(Given information)

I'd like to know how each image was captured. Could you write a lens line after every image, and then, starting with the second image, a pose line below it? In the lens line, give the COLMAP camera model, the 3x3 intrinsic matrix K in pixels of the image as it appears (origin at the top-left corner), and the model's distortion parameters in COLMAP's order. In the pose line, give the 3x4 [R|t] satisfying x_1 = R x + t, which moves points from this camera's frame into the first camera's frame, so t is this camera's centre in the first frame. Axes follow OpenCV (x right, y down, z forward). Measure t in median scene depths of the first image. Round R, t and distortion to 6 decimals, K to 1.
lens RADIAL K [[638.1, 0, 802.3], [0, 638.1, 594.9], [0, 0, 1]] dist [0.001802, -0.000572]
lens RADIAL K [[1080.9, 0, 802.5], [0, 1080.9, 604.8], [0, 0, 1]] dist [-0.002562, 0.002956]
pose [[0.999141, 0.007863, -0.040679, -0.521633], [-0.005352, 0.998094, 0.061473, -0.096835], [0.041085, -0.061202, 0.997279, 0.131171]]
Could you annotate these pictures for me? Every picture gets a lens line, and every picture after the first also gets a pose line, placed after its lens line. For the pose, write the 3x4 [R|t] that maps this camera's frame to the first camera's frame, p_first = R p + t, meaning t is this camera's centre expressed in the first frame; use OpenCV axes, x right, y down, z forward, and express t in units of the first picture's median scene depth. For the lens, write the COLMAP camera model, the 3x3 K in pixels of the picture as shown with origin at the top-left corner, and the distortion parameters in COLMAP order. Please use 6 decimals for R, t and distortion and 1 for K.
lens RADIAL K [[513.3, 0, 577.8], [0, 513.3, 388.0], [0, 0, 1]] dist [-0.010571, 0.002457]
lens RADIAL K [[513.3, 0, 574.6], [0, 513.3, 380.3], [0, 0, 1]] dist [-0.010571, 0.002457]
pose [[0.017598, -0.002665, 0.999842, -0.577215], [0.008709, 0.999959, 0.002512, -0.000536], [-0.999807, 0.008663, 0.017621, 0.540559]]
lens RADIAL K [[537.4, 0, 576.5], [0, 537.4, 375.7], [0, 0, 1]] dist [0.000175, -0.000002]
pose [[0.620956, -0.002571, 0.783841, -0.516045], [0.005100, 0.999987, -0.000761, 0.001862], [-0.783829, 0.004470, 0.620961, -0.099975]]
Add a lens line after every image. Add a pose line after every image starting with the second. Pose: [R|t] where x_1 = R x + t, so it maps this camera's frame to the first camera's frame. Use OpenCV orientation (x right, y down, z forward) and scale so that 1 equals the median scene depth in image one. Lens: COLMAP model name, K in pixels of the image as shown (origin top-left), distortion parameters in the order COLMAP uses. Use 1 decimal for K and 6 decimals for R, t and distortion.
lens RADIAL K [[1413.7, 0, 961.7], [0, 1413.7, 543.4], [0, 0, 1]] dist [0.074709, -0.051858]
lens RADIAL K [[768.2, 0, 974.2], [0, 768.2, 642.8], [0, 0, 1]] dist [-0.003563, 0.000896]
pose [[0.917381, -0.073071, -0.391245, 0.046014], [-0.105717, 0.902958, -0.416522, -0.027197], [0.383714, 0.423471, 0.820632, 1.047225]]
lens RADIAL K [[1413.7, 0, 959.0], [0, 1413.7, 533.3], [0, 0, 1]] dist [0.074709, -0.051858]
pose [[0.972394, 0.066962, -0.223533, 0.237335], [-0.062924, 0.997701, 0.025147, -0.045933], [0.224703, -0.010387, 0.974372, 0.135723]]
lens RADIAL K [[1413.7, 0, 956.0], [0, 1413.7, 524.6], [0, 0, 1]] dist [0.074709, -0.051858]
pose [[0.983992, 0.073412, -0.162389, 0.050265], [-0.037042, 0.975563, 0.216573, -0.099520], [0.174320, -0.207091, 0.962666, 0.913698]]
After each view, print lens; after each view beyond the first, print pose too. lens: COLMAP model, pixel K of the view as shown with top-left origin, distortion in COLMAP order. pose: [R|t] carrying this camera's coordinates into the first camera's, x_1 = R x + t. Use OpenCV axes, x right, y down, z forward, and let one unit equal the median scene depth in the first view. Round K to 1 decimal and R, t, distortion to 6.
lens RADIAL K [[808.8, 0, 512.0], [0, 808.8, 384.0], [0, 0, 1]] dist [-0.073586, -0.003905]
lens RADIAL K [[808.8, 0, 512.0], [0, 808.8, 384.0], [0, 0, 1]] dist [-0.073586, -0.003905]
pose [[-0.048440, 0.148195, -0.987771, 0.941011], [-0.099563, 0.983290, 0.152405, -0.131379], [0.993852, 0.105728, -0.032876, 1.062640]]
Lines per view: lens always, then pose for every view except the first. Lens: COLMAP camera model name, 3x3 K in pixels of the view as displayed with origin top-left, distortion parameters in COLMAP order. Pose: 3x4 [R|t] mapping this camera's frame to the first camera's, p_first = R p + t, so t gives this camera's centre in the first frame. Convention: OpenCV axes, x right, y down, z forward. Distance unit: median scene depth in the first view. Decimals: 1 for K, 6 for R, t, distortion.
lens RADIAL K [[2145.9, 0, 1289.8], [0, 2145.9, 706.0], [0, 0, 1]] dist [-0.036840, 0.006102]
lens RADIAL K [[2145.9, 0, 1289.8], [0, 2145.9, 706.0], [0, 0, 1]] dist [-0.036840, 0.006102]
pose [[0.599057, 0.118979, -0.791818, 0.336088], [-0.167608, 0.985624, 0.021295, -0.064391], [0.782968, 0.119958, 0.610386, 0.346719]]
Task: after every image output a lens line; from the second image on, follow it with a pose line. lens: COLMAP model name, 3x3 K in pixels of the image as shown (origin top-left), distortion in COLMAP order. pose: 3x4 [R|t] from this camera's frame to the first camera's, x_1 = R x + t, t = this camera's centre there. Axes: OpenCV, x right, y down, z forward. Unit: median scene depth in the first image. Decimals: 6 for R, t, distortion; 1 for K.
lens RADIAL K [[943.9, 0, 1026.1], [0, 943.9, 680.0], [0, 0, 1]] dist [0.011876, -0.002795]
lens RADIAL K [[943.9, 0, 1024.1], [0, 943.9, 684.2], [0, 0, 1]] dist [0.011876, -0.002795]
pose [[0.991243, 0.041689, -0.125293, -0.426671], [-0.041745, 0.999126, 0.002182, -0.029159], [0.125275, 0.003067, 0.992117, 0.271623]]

(End Given information)

The task:
Retype the lines above, keeping every character.

Response for this exercise:
I'd like to know how each image was captured. Could you write a lens line after every image, and then, starting with the second image, a pose line below it? In the lens line, give the COLMAP camera model, the 3x3 intrinsic matrix K in pixels of the image as it appears (origin at the top-left corner), and the model's distortion parameters in COLMAP's order. In the pose line, give the 3x4 [R|t] satisfying x_1 = R x + t, which moves points from this camera's frame into the first camera's frame, so t is this camera's centre in the first frame. Axes follow OpenCV (x right, y down, z forward). Measure t in median scene depths of the first image. Round R, t and distortion to 6 decimals, K to 1.
lens RADIAL K [[638.1, 0, 802.3], [0, 638.1, 594.9], [0, 0, 1]] dist [0.001802, -0.000572]
lens RADIAL K [[1080.9, 0, 802.5], [0, 1080.9, 604.8], [0, 0, 1]] dist [-0.002562, 0.002956]
pose [[0.999141, 0.007863, -0.040679, -0.521633], [-0.005352, 0.998094, 0.061473, -0.096835], [0.041085, -0.061202, 0.997279, 0.131171]]
Could you annotate these pictures for me? Every picture gets a lens line, and every picture after the first also gets a pose line, placed after its lens line. For the pose, write the 3x4 [R|t] that maps this camera's frame to the first camera's frame, p_first = R p + t, meaning t is this camera's centre expressed in the first frame; use OpenCV axes, x right, y down, z forward, and express t in units of the first picture's median scene depth. For the lens, write the COLMAP camera model, the 3x3 K in pixels of the picture as shown with origin at the top-left corner, and the distortion parameters in COLMAP order. Please use 6 decimals for R, t and distortion and 1 for K.
lens RADIAL K [[513.3, 0, 577.8], [0, 513.3, 388.0], [0, 0, 1]] dist [-0.010571, 0.002457]
lens RADIAL K [[513.3, 0, 574.6], [0, 513.3, 380.3], [0, 0, 1]] dist [-0.010571, 0.002457]
pose [[0.017598, -0.002665, 0.999842, -0.577215], [0.008709, 0.999959, 0.002512, -0.000536], [-0.999807, 0.008663, 0.017621, 0.540559]]
lens RADIAL K [[537.4, 0, 576.5], [0, 537.4, 375.7], [0, 0, 1]] dist [0.000175, -0.000002]
pose [[0.620956, -0.002571, 0.783841, -0.516045], [0.005100, 0.999987, -0.000761, 0.001862], [-0.783829, 0.004470, 0.620961, -0.099975]]
Add a lens line after every image. Add a pose line after every image starting with the second. Pose: [R|t] where x_1 = R x + t, so it maps this camera's frame to the first camera's frame. Use OpenCV orientation (x right, y down, z forward) and scale so that 1 equals the median scene depth in image one. Lens: COLMAP model name, K in pixels of the image as shown (origin top-left), distortion parameters in the order COLMAP uses. Use 1 decimal for K and 6 decimals for R, t and distortion.
lens RADIAL K [[1413.7, 0, 961.7], [0, 1413.7, 543.4], [0, 0, 1]] dist [0.074709, -0.051858]
lens RADIAL K [[768.2, 0, 974.2], [0, 768.2, 642.8], [0, 0, 1]] dist [-0.003563, 0.000896]
pose [[0.917381, -0.073071, -0.391245, 0.046014], [-0.105717, 0.902958, -0.416522, -0.027197], [0.383714, 0.423471, 0.820632, 1.047225]]
lens RADIAL K [[1413.7, 0, 959.0], [0, 1413.7, 533.3], [0, 0, 1]] dist [0.074709, -0.051858]
pose [[0.972394, 0.066962, -0.223533, 0.237335], [-0.062924, 0.997701, 0.025147, -0.045933], [0.224703, -0.010387, 0.974372, 0.135723]]
lens RADIAL K [[1413.7, 0, 956.0], [0, 1413.7, 524.6], [0, 0, 1]] dist [0.074709, -0.051858]
pose [[0.983992, 0.073412, -0.162389, 0.050265], [-0.037042, 0.975563, 0.216573, -0.099520], [0.174320, -0.207091, 0.962666, 0.913698]]
After each view, print lens; after each view beyond the first, print pose too. lens: COLMAP model, pixel K of the view as shown with top-left origin, distortion in COLMAP order. pose: [R|t] carrying this camera's coordinates into the first camera's, x_1 = R x + t. Use OpenCV axes, x right, y down, z forward, and let one unit equal the median scene depth in the first view. Round K to 1 decimal and R, t, distortion to 6.
lens RADIAL K [[808.8, 0, 512.0], [0, 808.8, 384.0], [0, 0, 1]] dist [-0.073586, -0.003905]
lens RADIAL K [[808.8, 0, 512.0], [0, 808.8, 384.0], [0, 0, 1]] dist [-0.073586, -0.003905]
pose [[-0.048440, 0.148195, -0.987771, 0.941011], [-0.099563, 0.983290, 0.152405, -0.131379], [0.993852, 0.105728, -0.032876, 1.062640]]
Lines per view: lens always, then pose for every view except the first. Lens: COLMAP camera model name, 3x3 K in pixels of the view as displayed with origin top-left, distortion parameters in COLMAP order. Pose: 3x4 [R|t] mapping this camera's frame to the first camera's, p_first = R p + t, so t gives this camera's centre in the first frame. Convention: OpenCV axes, x right, y down, z forward. Distance unit: median scene depth in the first view. Decimals: 1 for K, 6 for R, t, distortion.
lens RADIAL K [[2145.9, 0, 1289.8], [0, 2145.9, 706.0], [0, 0, 1]] dist [-0.036840, 0.006102]
lens RADIAL K [[2145.9, 0, 1289.8], [0, 2145.9, 706.0], [0, 0, 1]] dist [-0.036840, 0.006102]
pose [[0.599057, 0.118979, -0.791818, 0.336088], [-0.167608, 0.985624, 0.021295, -0.064391], [0.782968, 0.119958, 0.610386, 0.346719]]
Task: after every image output a lens line; from the second image on, follow it with a pose line. lens: COLMAP model name, 3x3 K in pixels of the image as shown (origin top-left), distortion in COLMAP order. pose: 3x4 [R|t] from this camera's frame to the first camera's, x_1 = R x + t, t = this camera's centre there. Axes: OpenCV, x right, y down, z forward. Unit: median scene depth in the first image. Decimals: 6 for R, t, distortion; 1 for K.
lens RADIAL K [[943.9, 0, 1026.1], [0, 943.9, 680.0], [0, 0, 1]] dist [0.011876, -0.002795]
lens RADIAL K [[943.9, 0, 1024.1], [0, 943.9, 684.2], [0, 0, 1]] dist [0.011876, -0.002795]
pose [[0.991243, 0.041689, -0.125293, -0.426671], [-0.041745, 0.999126, 0.002182, -0.029159], [0.125275, 0.003067, 0.992117, 0.271623]]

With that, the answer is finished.